● Task data:

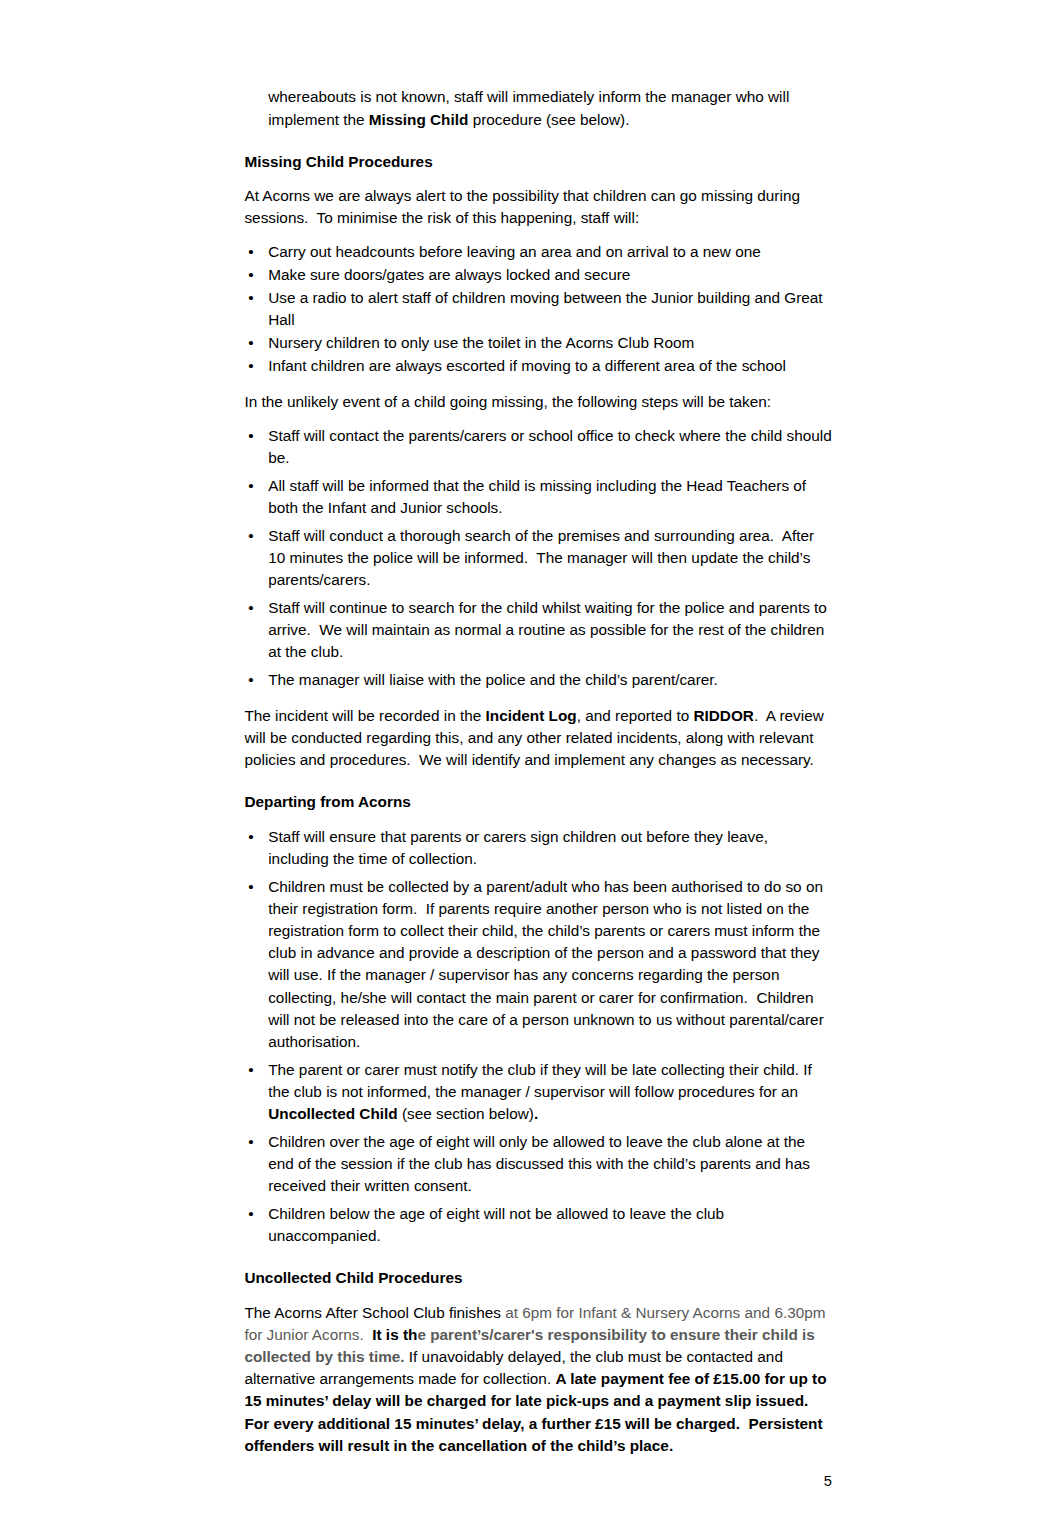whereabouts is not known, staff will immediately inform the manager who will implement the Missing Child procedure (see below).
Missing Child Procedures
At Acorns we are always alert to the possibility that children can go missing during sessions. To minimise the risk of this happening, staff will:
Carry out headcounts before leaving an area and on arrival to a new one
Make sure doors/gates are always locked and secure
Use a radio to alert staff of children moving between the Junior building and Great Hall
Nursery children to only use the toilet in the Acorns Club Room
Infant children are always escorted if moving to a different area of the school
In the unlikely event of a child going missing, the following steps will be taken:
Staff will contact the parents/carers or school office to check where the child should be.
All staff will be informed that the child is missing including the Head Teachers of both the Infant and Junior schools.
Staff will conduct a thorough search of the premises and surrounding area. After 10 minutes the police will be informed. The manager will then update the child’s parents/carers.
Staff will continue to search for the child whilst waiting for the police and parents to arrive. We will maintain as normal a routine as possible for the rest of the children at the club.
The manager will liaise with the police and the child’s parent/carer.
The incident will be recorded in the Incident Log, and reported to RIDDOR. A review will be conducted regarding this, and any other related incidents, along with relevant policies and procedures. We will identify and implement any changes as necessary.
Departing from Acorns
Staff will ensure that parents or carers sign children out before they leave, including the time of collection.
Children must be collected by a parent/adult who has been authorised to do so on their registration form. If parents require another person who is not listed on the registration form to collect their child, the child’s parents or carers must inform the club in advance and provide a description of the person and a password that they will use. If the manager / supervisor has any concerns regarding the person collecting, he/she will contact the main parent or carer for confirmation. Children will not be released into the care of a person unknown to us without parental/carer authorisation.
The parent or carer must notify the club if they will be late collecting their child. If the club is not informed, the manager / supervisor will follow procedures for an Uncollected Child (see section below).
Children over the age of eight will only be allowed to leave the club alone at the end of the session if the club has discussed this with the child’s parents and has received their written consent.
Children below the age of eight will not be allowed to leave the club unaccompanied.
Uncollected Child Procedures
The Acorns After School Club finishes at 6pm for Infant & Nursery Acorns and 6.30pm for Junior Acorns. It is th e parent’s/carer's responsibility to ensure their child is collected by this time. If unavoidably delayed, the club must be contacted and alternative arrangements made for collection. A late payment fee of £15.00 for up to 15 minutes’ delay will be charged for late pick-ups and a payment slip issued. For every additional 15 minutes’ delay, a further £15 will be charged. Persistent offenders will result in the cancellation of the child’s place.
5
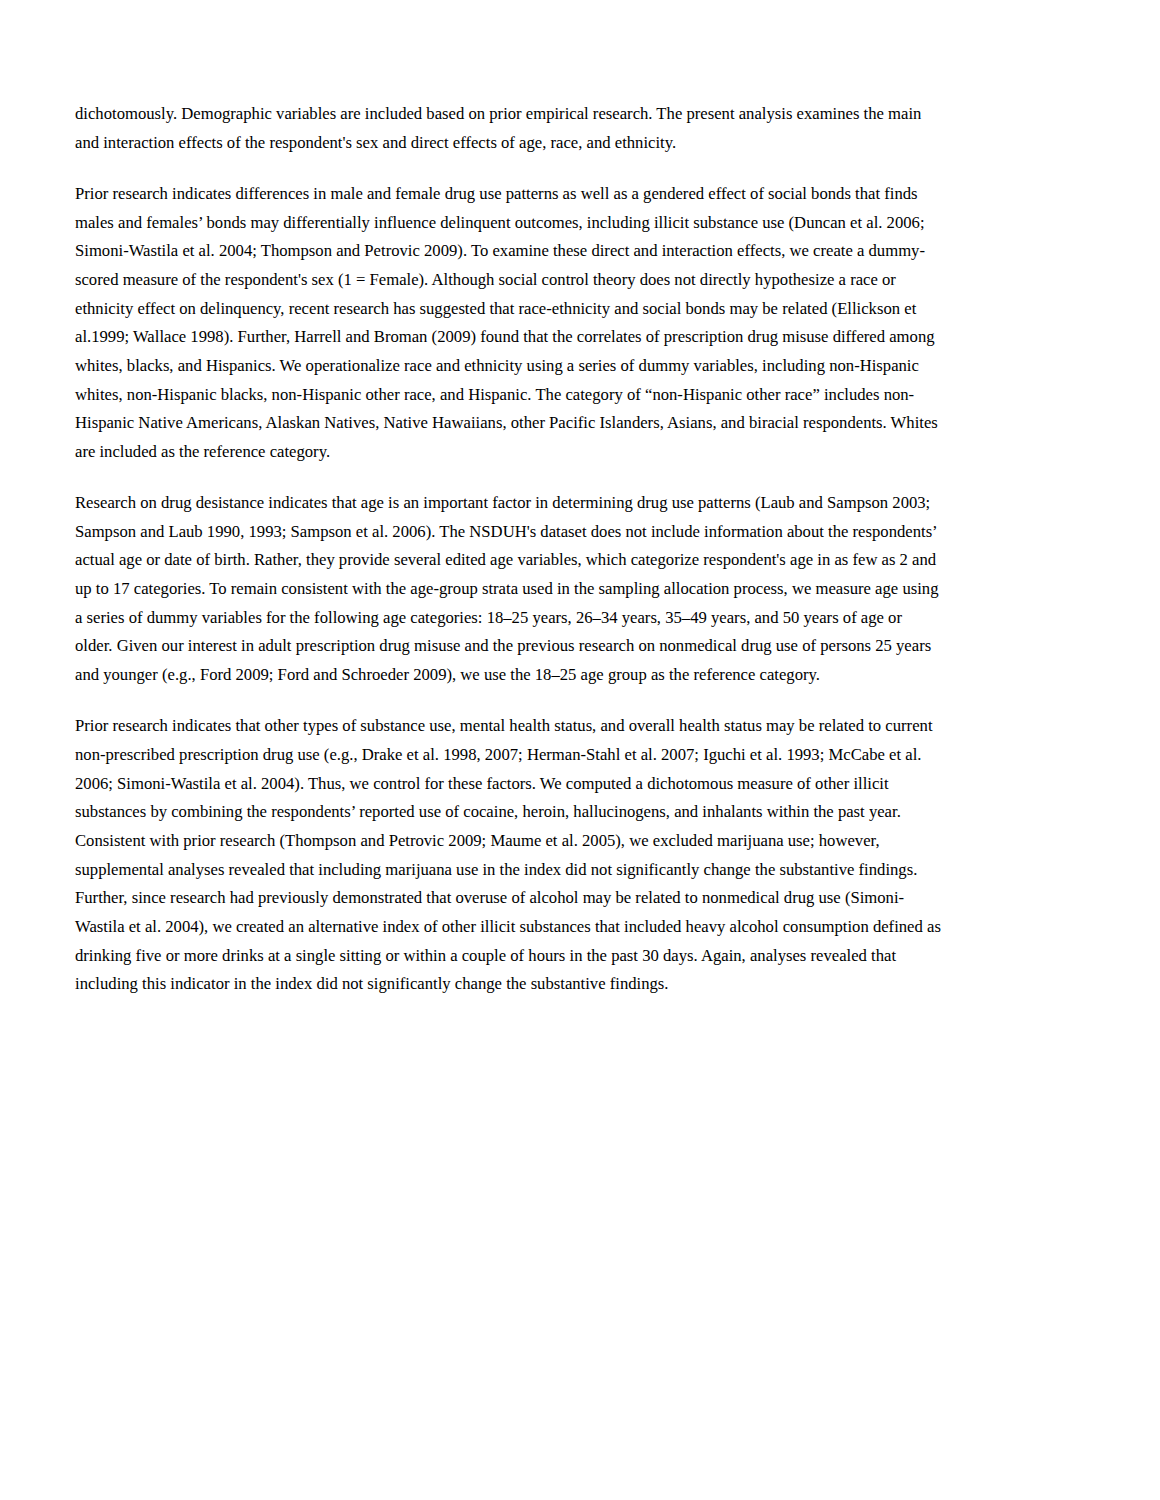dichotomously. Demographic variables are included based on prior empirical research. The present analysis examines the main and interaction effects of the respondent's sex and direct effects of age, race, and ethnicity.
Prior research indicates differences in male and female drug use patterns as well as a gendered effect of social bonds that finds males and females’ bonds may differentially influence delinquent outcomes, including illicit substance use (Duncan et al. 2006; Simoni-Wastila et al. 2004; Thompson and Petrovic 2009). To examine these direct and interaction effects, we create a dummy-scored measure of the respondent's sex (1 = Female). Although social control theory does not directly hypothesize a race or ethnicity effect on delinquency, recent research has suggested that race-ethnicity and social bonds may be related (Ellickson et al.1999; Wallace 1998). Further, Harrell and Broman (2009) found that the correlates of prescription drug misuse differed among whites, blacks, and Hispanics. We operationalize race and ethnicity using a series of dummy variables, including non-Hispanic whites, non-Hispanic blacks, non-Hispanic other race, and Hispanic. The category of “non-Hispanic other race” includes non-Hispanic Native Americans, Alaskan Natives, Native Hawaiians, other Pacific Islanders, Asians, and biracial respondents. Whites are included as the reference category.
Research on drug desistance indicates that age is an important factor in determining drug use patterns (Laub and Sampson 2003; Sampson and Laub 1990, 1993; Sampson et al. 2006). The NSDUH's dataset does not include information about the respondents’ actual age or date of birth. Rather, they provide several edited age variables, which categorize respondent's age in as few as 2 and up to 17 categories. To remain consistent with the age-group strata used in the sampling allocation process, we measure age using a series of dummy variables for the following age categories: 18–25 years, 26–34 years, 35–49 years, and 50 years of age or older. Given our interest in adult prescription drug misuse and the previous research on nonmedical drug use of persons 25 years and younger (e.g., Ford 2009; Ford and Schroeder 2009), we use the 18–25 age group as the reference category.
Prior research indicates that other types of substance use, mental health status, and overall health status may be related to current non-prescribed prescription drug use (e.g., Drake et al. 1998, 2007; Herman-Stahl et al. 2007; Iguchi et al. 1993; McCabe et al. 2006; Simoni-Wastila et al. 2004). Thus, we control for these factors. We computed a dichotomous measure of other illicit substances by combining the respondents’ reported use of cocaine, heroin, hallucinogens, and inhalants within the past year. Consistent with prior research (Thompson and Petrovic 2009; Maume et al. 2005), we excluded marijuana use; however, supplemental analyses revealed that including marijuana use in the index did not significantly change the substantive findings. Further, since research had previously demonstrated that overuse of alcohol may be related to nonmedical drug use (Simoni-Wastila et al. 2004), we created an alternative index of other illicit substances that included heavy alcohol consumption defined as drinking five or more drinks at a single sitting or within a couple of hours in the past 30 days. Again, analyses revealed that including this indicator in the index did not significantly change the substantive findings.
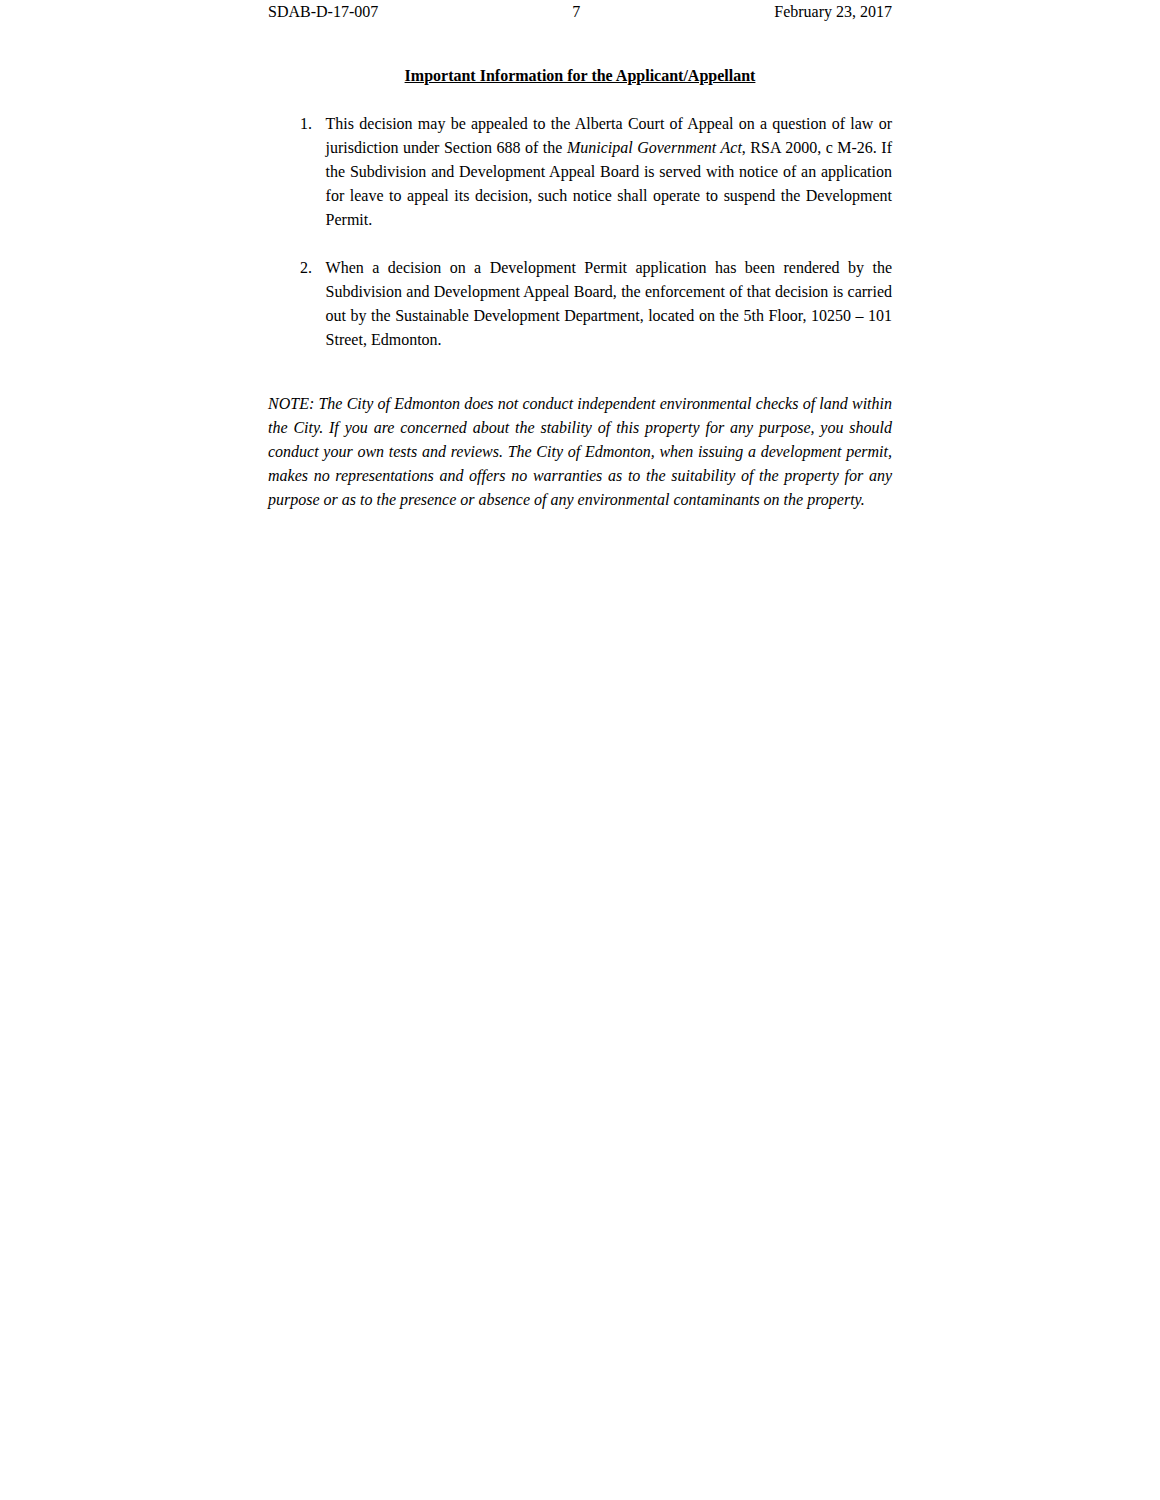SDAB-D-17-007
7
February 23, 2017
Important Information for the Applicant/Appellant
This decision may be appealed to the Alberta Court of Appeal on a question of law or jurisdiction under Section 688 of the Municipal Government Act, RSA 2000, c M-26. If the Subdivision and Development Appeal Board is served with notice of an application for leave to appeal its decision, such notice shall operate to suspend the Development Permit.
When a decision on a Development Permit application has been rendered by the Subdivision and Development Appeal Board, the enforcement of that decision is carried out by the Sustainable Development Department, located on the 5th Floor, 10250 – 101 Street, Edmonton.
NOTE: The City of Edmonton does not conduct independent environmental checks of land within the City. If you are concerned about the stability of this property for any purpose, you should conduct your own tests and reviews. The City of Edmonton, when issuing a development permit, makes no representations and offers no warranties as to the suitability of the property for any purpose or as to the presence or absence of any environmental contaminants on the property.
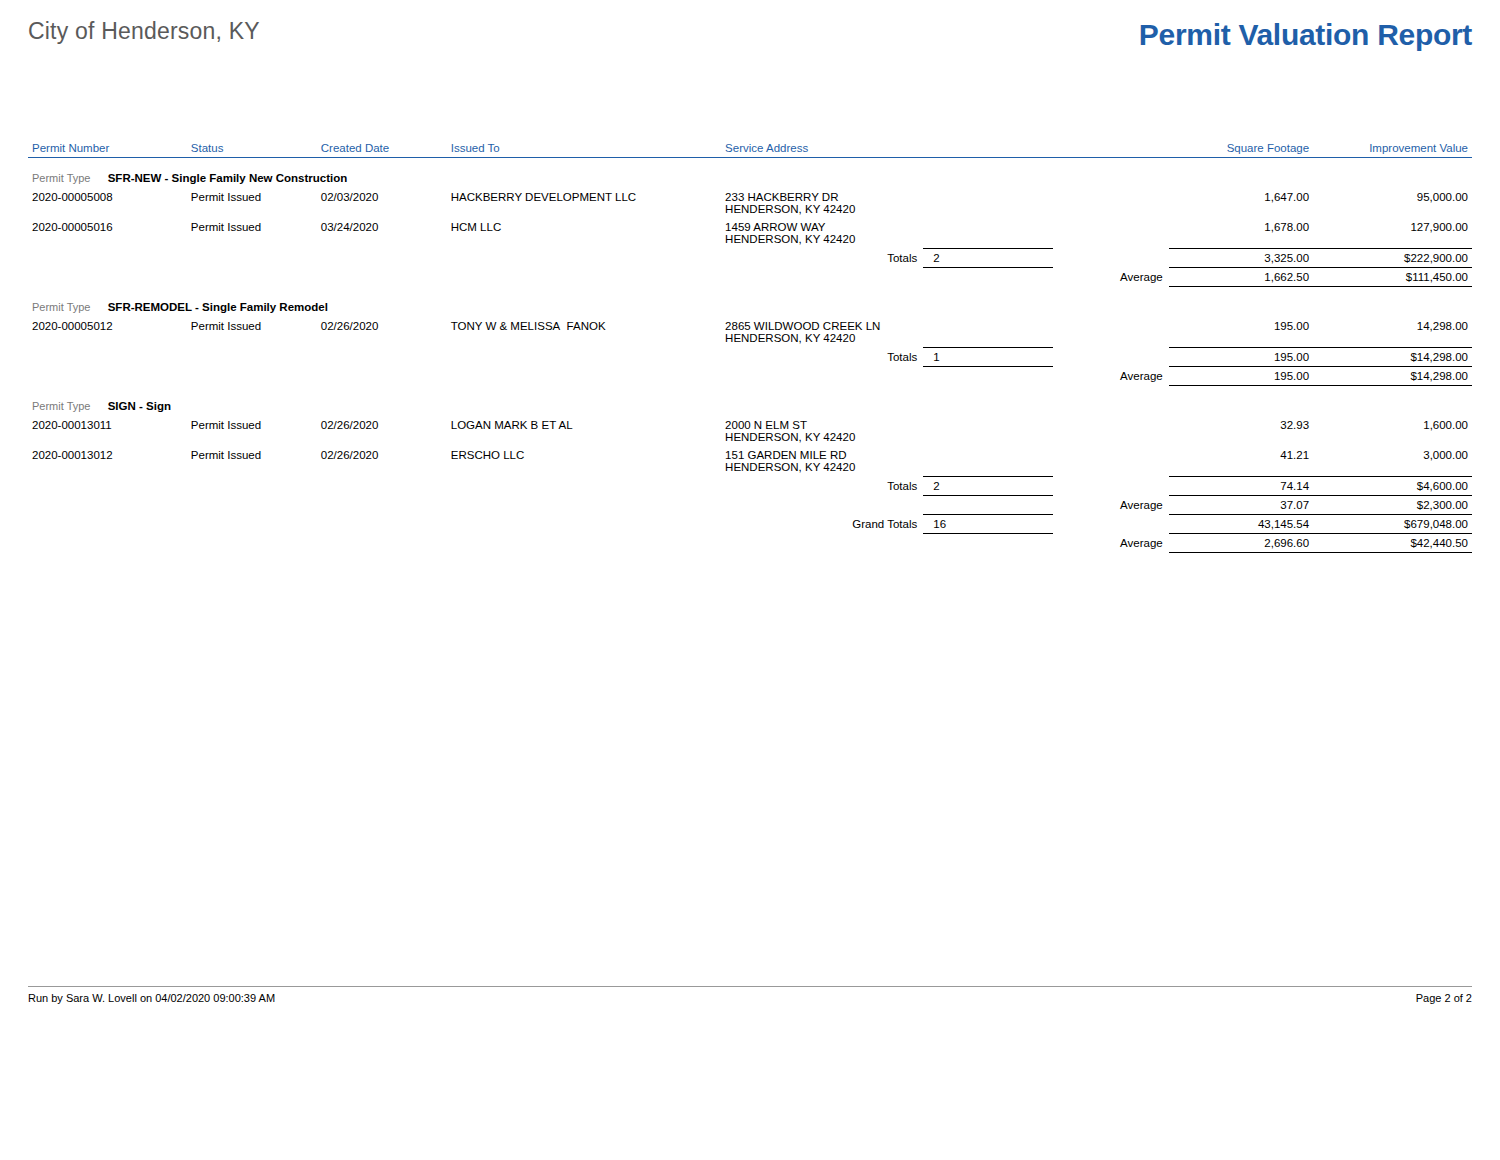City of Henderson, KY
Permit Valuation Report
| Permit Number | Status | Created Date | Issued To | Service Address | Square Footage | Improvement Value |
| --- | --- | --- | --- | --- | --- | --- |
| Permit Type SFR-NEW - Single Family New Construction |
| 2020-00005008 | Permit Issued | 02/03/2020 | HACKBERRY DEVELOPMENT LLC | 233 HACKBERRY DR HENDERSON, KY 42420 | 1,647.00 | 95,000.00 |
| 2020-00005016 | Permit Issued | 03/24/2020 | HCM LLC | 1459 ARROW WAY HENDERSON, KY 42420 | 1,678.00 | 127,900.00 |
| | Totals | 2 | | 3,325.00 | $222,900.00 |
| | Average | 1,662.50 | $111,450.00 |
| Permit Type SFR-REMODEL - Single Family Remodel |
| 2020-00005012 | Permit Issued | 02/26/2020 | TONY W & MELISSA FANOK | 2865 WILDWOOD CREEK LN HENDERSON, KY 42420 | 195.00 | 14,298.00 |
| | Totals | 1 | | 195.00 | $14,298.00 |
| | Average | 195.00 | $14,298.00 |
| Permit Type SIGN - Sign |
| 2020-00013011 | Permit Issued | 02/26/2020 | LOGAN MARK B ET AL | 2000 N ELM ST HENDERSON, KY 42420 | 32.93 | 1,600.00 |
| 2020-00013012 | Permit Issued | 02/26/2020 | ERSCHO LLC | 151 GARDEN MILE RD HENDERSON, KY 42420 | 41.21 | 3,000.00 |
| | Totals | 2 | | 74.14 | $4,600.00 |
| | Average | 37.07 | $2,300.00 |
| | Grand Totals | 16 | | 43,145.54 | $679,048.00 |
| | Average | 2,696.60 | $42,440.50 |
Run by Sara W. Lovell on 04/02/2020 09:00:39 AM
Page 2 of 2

● Requirement:
For the listing above, give the number of lines that contain the string "carers" and nothing else.

● Result:
4